For that, I have a "proxy" kernel driver on the BeagleBoard, that is registered both as a USB device driver (on the EHCI side), and as a USB gadget driver (on the MUSB/OTG side).
Most USB drivers register at the interface level (that is, as a struct usb_driver), so control only a part of a device (one device could have multiple interfaces, for multiple functions). That is not what we want, so, instead, the proxy driver registers as a struct usb_device_driver, that claims the device at a lower level. Normally, there is only one of such low-level drivers, found in drivers/usb/core/generic.c. This generic driver takes care of all USB devices attached to the system, and looks for interface-level drivers for each of the interfaces of these devices.
Since the generic driver claims all new devices (and never releases them), the trick is to unbind the device from the generic driver, so that it can be claimed by our proxy driver. This is done using a command like:
echo 1-2 > /sys/bus/usb/drivers/usb/unbindOnce "unbound", our driver is able to claim it.
On the gadget side, there is nothing special: the driver is registered as a struct usb_gadget_driver. Then, we do everything we can to make the PC believe that it is connected directly to a USB mouse. For that purpose, we reply to GET_DESCRIPTOR control requests from the PC with the following device descriptor:
Bus 001 Device 005: ID 046d:c00e Logitech, Inc. M-BJ58/M-BJ69 Optical Wheel MouseCurrently, I have a copy of the descriptor statically defined in the driver, but of course, in the future, this descriptor will have to be read from the device itself.
bDeviceClass 0 (Defined at Interface level)
idVendor 0x046d Logitech, Inc.
idProduct 0xc00e M-BJ58/M-BJ69 Optical Wheel Mouse
iManufacturer 1 Logitech
iProduct 2 USB-PS/2 Optical Mouse
bInterfaceClass 3 Human Interface Device
bInterfaceSubClass 1 Boot Interface Subclass
bInterfaceProtocol 2 Mouse
HID Device Descriptor:
bCountryCode 0 Not supported
bDescriptorType 34 Report
** UNAVAILABLE **
bEndpointAddress 0x81 EP 1 IN
Transfer Type Interrupt
Synch Type None
Usage Type Data
wMaxPacketSize 0x0004 1x 4 bytes
Device Status: 0x0000
Then, whenever the drivers receives a control request it does not know how to answer (for example, a class-specific HID control request), it forwards the request to the device, waits for the reply, then writes back the reply to the PC.
With that, the mouse is fully recognized by the PC, but nothing happens when you move it, because mouse events use interrupt transfers on endpoint 1. That can be fixed by listening for interrupt transfers from the device, and forwarding those to the PC.
At that point, the cursor moved, but with some huge latency: clicking was fast, but there was a delay of a few seconds when moving the mouse around... This was due to the following: the mouse is a low-speed USB device, and its endpoint descriptor asks the host to poll it for events every 10 ms (bInterval = 10). However, the MUSB device controller on the BeagleBoard appears as a high-speed device (there is probably a way to force the controller in full-speed mode, but the current driver does not seem to support that), and the definition of the polling interval, for a high-speed device, is 0.125 ms * 2^(bInterval-1). By setting bInterval to 10, the BeagleBoard device controller only got polled every 64 ms, so, when I moved the mouse, this created a lot of events, which got buffered somewhere in the BeagleBoard, until they could be released to the PC.
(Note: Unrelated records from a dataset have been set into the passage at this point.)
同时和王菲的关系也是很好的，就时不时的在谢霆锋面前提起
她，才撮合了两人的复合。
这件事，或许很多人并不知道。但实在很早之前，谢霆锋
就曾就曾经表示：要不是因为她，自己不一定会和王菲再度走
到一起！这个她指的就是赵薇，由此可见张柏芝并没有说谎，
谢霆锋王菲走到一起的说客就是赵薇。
I fixed the problem by modifying the descriptor, and putting bInterval = 7, that is a poll every 8 ms.
I can write up some instructions about how to get this setup to work, but I guess this is not so useful if you do not have the same mouse as I have, or a similar enough mouse at least...
All the kernel modifications have been pushed in my git repository. The proxy driver code, in particular, can be found here, but the code is still far from clean and full of TODO/FIXME tags.